Compiling the config file…

With the OS installed on the Raspberry Pi, next I needed to configure the mining software. This is fairly easy to do, and there are plenty of options out there for software to use. As the SBCs are pretty much CPU only, I had to choose a coin that could be mined with CPU only. Most coins are optimised for expensive GPUs or ASICs which mine a lot faster, but the point of what I was doing was to see if I could make it work, not necessarily make a load of profit doing it.

I had a good read and stumbled across a blog from someone doing something similar to me (blog now sadly withdrawn, it was extremely informative) they suggested I use mining software XMRig. After some reading, it seemed that I needed a CPU mining algorithm, and settled on ‘Cryptonight’ mining for Monero, a widely-known altcoin.

At this point I had already familarised myself with a mining pool called ‘MinerGate’ which has a really nice graphical interface on Windows, but as i was using command line linux I had to set up the config manually.

Next up I had to compile the config.json file which tells the mining pool who you are, what coin you want to be rewarded  for your effort in, the destination for the payout and various other pieces of important information. The easiest way to do this is to look up the pool-specific config options (some pools have a section where you can put in this info and select the mining software you use and they auto-generate it for you) then use a template config like the one available at

With this configured, all you have to do is run ./xmrig at the command line and away it goes!




Why SBCs

Mostly, cheapness. Its probably the easiest way into mining, my total outgoings for the board, power supply and SD card was under £40. It also gave me an opportunity to improve my linux knowledge, as I wanted to install minimal (command line only) Debian on the SBC and see if I could get it set up and working. Worst case, it didn’t work and I had lost £40, or more likely repurpose it for something else, something its probably better suited to. I had ‘skin in the game’.

When the Raspberry Pi arrived I unboxed it and got it set up. As I’d not done this before I decided I’d set the SD card up with Noobs, a simple point and click setup to install an OS on the SD card to get going with. I decided on Raspbian as it had a GUI, and was supposed to be a good place to start for, ummm, noobs to learn from.

I ran the installer, which took about 10 minutes, then fitted the SD card to the RPi, hooked it up with the power supply, an ethernet cable and plugged in a monitor connected via HDMI.

It starts by netbooting the OS and installing all the software to run.
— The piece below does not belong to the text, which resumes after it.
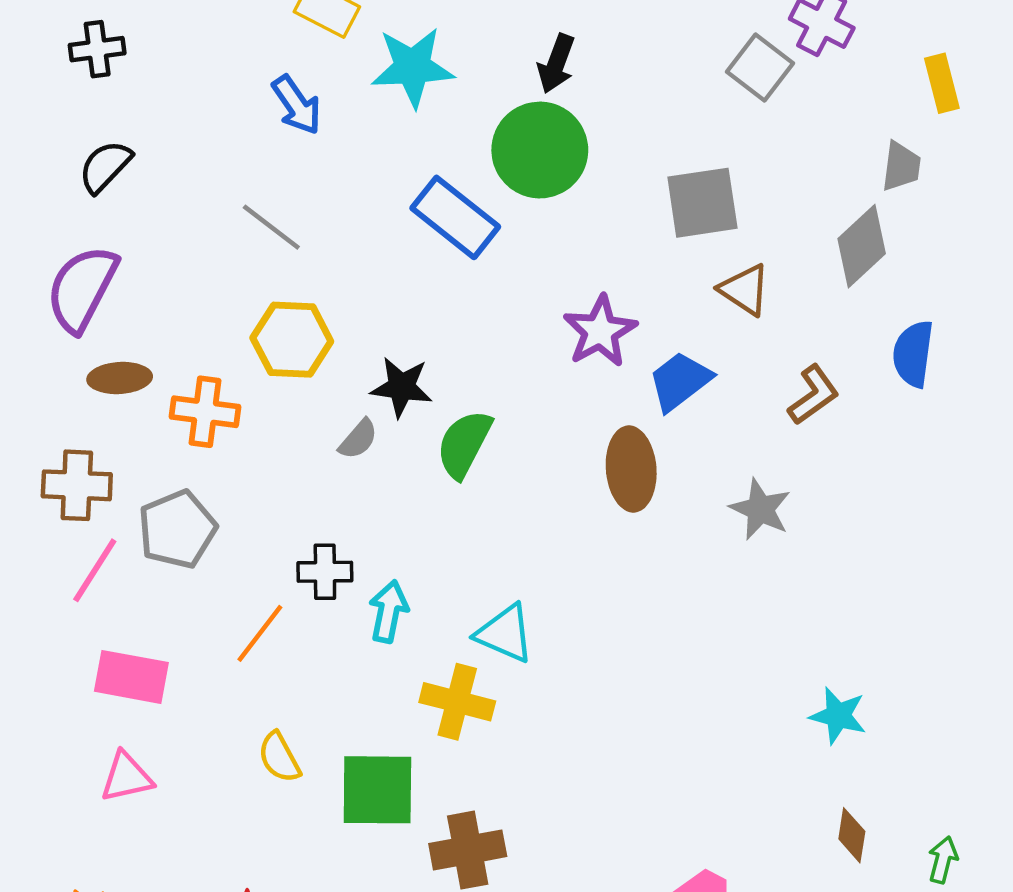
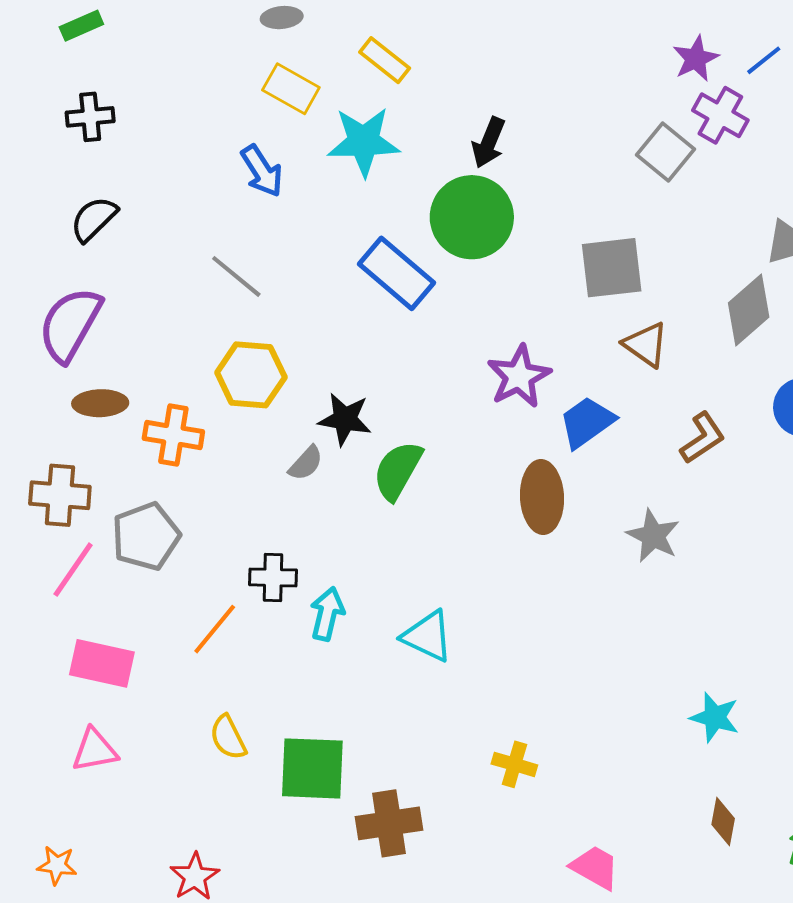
yellow cross: (457, 702) -> (514, 764), moved, size x0.7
It took about 40 minutes to run through the process and I was presented with the desktop. Next up was to go to the command line and start installing some extra software packages.

I began by following this guide:

which covers everything I needed to get going. I had signed up with a mining pool called MinerGate, which has mixed reviews but is super easy for total novices to get going with, regardless of  platform. I had already got it going on a mobile phone by this point, and was seeing numbers going up (slowly) – this is positive because a lot of the internal hardware in Andriod phones is very similar to whats used on SBCs, so I knew I was on the right sort of track.

By this point, I had decided that the goal of this project was not to mine LOTS, it was to mine efficiently. This is the major forte of SBCs generally, they have incredibly low power draw. An RPi idling will use approximately 3w, or put into hard cash – about a penny per day at average UK power costs.

I plan to work my RPi a bit harder, but would be surprised if the entire enterprise exceeds 5w sustained, or about 1.5p per day. Lets see what happens?

Whats the story, bro?

I’ve been a fan of SBCs for a long while, but never had something that I really wanted to do with them. There are loads of projects out there to make use of them but life had passed me by and I’d not really got into them for anything.

A while back I caught the crypto mining bug and started scratching around for a suitable machine to mine with. The internet is full of shopping lists for mega mining rigs, spending thousands to get a setup that should enable you to see a return on the investment in 18-24 months time. This isn’t my idea of fun.

Why not try turning something utterly unsuitable to the task and see what happens?

SBC, meet crypto mining.

I ordered myself a Raspberry Pi, the most popular SBC, an 8GB Micro SD card and a 5v 3a PSU and started reading up on how to compile mining software.